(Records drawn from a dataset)
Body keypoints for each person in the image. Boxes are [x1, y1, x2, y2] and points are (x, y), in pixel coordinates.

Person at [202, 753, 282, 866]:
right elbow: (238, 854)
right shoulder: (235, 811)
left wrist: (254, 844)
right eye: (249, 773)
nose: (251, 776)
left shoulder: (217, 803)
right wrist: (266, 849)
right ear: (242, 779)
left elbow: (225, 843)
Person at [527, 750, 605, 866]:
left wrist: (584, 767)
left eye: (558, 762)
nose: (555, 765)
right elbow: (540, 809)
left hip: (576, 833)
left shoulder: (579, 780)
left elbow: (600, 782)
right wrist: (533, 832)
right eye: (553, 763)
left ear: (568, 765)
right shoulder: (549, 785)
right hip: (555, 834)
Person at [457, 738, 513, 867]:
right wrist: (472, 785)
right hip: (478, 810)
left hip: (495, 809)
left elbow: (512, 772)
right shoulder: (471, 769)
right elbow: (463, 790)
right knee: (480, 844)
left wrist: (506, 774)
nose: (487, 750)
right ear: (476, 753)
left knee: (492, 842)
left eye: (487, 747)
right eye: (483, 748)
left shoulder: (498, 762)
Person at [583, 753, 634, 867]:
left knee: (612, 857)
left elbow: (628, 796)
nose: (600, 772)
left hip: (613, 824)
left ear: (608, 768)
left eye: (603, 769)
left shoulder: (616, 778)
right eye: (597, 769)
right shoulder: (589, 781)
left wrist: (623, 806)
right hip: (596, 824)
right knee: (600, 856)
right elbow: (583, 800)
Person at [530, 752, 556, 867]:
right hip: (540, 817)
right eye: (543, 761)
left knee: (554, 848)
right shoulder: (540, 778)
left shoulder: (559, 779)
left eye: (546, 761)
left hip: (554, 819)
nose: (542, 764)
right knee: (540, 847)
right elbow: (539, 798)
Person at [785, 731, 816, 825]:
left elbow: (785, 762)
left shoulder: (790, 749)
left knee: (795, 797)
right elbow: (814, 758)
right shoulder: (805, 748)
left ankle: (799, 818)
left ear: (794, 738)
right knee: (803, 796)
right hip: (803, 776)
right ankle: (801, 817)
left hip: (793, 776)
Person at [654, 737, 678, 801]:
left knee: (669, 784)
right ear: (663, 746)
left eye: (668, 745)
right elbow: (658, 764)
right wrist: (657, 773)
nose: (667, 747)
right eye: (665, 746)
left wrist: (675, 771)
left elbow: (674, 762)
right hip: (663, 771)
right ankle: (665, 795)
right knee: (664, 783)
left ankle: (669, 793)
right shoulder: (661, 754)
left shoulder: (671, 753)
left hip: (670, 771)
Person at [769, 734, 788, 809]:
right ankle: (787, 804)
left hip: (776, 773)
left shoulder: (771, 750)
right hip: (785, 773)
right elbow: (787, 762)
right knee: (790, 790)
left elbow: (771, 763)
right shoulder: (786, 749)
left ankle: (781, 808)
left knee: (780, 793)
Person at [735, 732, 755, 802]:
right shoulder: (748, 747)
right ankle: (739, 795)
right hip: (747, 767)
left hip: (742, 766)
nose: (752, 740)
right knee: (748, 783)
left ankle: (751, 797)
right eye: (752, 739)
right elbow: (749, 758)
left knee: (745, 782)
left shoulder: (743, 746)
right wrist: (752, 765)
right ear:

Task statement:
Set down only the line containing "left knee: (669, 784)" and the lines after it through the end, exactly as they appear above.

Response area:
left knee: (669, 784)
right ear: (663, 746)
left eye: (668, 745)
right elbow: (658, 764)
right wrist: (657, 773)
nose: (667, 747)
right eye: (665, 746)
left wrist: (675, 771)
left elbow: (674, 762)
right hip: (663, 771)
right ankle: (665, 795)
right knee: (664, 783)
left ankle: (669, 793)
right shoulder: (661, 754)
left shoulder: (671, 753)
left hip: (670, 771)
Person at [769, 734, 788, 809]:
right ankle: (787, 804)
left hip: (776, 773)
left shoulder: (771, 750)
right hip: (785, 773)
right elbow: (787, 762)
right knee: (790, 790)
left elbow: (771, 763)
right shoulder: (786, 749)
left ankle: (781, 808)
left knee: (780, 793)
Person at [735, 732, 755, 802]:
right shoulder: (748, 747)
right ankle: (739, 795)
right hip: (747, 767)
left hip: (742, 766)
nose: (752, 740)
right knee: (748, 783)
left ankle: (751, 797)
right eye: (752, 739)
right elbow: (749, 758)
left knee: (745, 782)
left shoulder: (743, 746)
right wrist: (752, 765)
right ear:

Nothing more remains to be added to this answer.